The real reason Watergate figure John Dean is testifying before Congress about Donald Trump’s criminal scandals

The House Judiciary Committee has been struggling to find a star witness to publicly testify about Donald Trump’s obstruction of justice crimes, largely because Trump has been threatening the people who have been subpoenaed to testify. Even as the legal battle plays out to force their testimony to happen, the committee has decided to start things off in a different way: by hauling in someone from Watergate as an expert witness.

This afternoon the House Judiciary Committee announced that former White House Counsel John Dean will publicly testify next Monday. He has no direct connection to any of Donald Trump’s scandals. But Dean helped Richard Nixon commit obstruction of justice before he changed his mind and led the way in exposing Nixon’s obstruction crimes. That puts him in a unique position to serve as an expert witness. So what will he say?

Based on John Dean’s ongoing commentary on Twitter, you can expect him to testify next week that Donald Trump’s obstruction crimes are far worse than Richard Nixon’s obstruction crimes. Those who have been paying close attention may not hear anything new from Dean. The thing is, the average American doesn’t sit around reading political analysis on Twitter – but the average American does sit up and pay attention when a star witness discusses the president’s crimes during televised hearings. Even those people who don’t watch Dean’s testimony during the daytime will end up hearing all about it on the nightly news when they get home from work that evening.

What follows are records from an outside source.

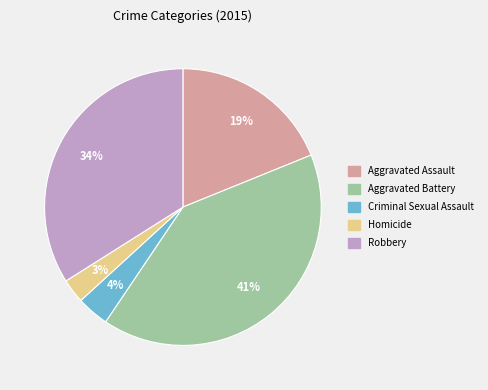

To the nearest percent, what portion does Criminal Sexual Assault represent?

4%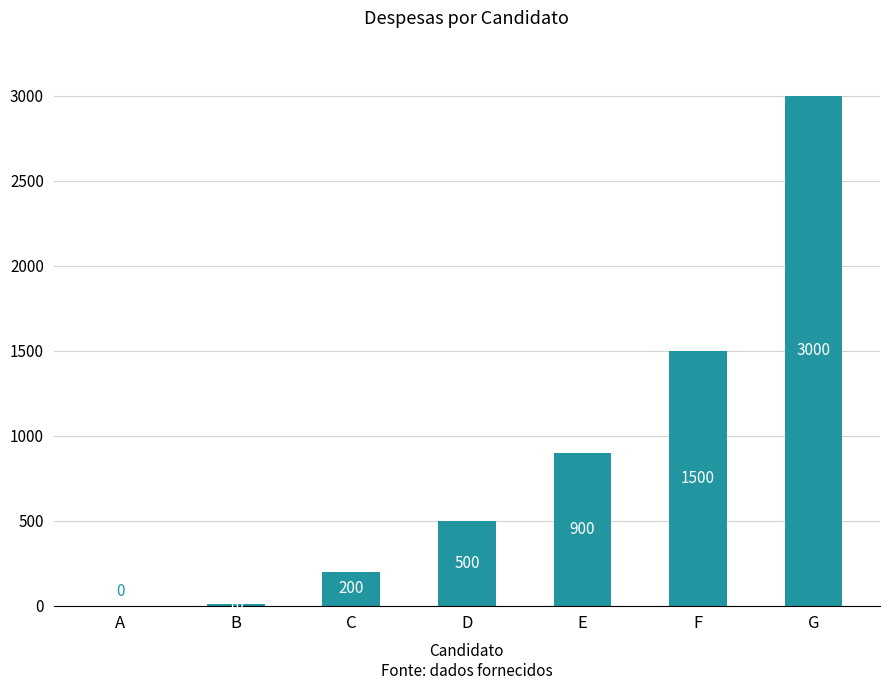

Reading left to right, extract all data points from this chart.

0	10	200	500	900	1500	3000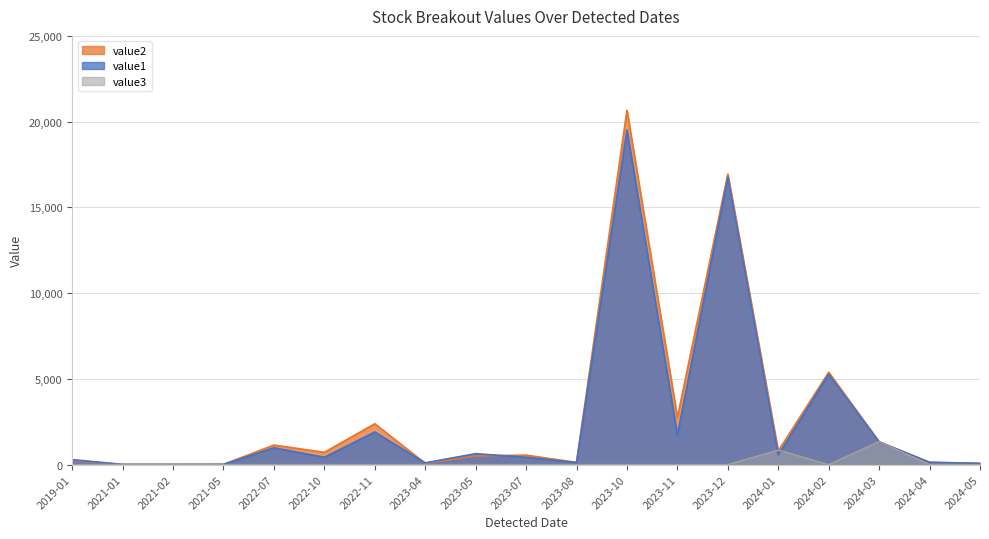

Which series changed the most between 2023-10 and 2023-12?

value2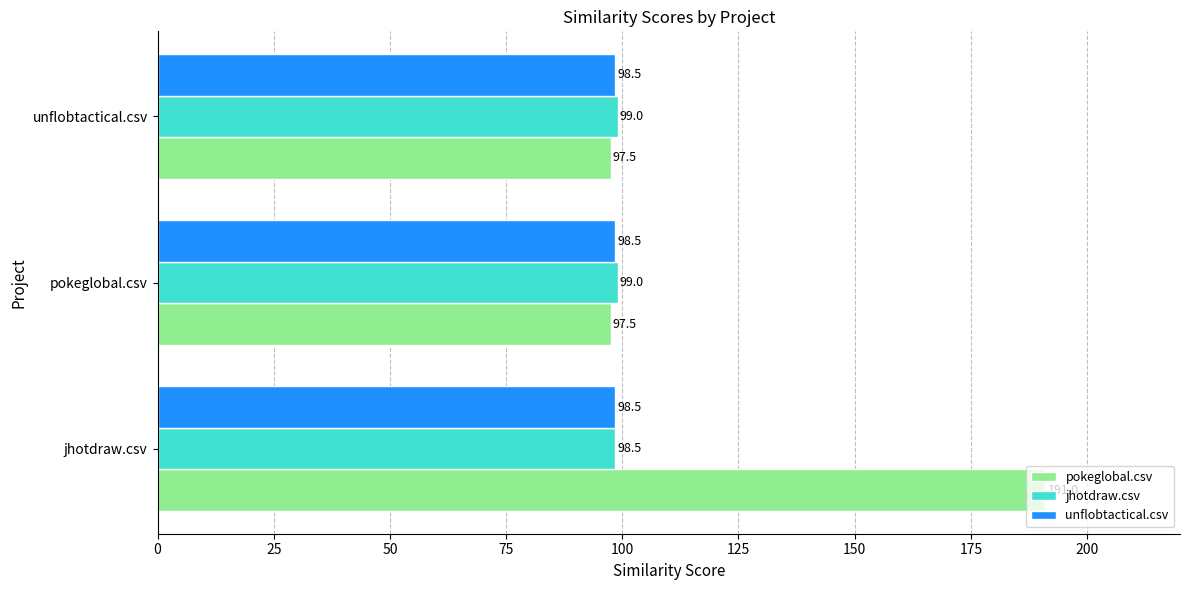

What is the sum of all unflobtactical.csv values?

295.5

If you’re wondering just how much impact John Dean might have on the public’s view of Donald Trump’s crimes, consider this. After William Barr’s disastrous testimony last month, pro-impeachment numbers jumped from the thirties to the forties in various polls – and this was a witness who was trying to help Trump. John Dean’s testimony could end up being devastating, particularly in the eyes of those who are old enough to remember Watergate. It also helps break the dam, making it potentially easier for other witnesses to overcome their reluctance and also testify.